Being open access, your book is now available to the entire world.
Besides academic experts, who should definitely read it? And why?
Anyone who is interested in the social history of the Jewish population in pre-state Israel, 1840 – 1948; for those who are interested in women’s politics; for those who want to understand the attitude of Judaism and Zionism to women.
PaperHive would like to know if the reader had only 5 minutes, what specific pages or sections should they definitely read to gain insight into your research?
“The Zionist movement, the manifesto noted, had granted women equality from its inception” (pp. 48 – 49)
“Zionist feminism derived from two sources: the heritage of Jewish culture over the ages and the universal value of human equality.” (p. 49)
“Unlike suffragist activity elsewhere in the region, where feminism was perceived as a movement brought in from outside and imposed by western imperialism, Zionist feminism was an integral part of the Jewish national movement.” (p. 49)

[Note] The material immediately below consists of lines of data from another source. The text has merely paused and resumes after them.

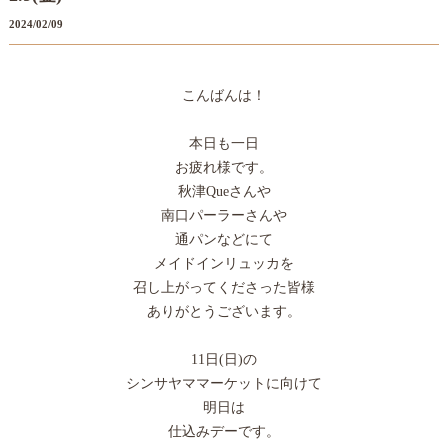
2024/02/09
こんばんは！
本日も一日
お疲れ様です。
秋津Queさんや
南口パーラーさんや
通パンなどにて
メイドインリュッカを
召し上がってくださった皆様
ありがとうございます。
11日(日)の
シンサヤママーケットに向けて
明日は
仕込みデーです。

How does the Zionist suffrage struggle compare to other contemporaneous struggles?
See pages 138 – 140: The Uniqueness of the Struggle. The most unique phenomenon was the initiative to establish a women’s political party.
Were there any surprising findings you came across during the research process?
The question which intrigued me most was: How effective was the women’s political party in gaining the vote? The surprising finding was that the women had only very partial influence on their gaining the vote.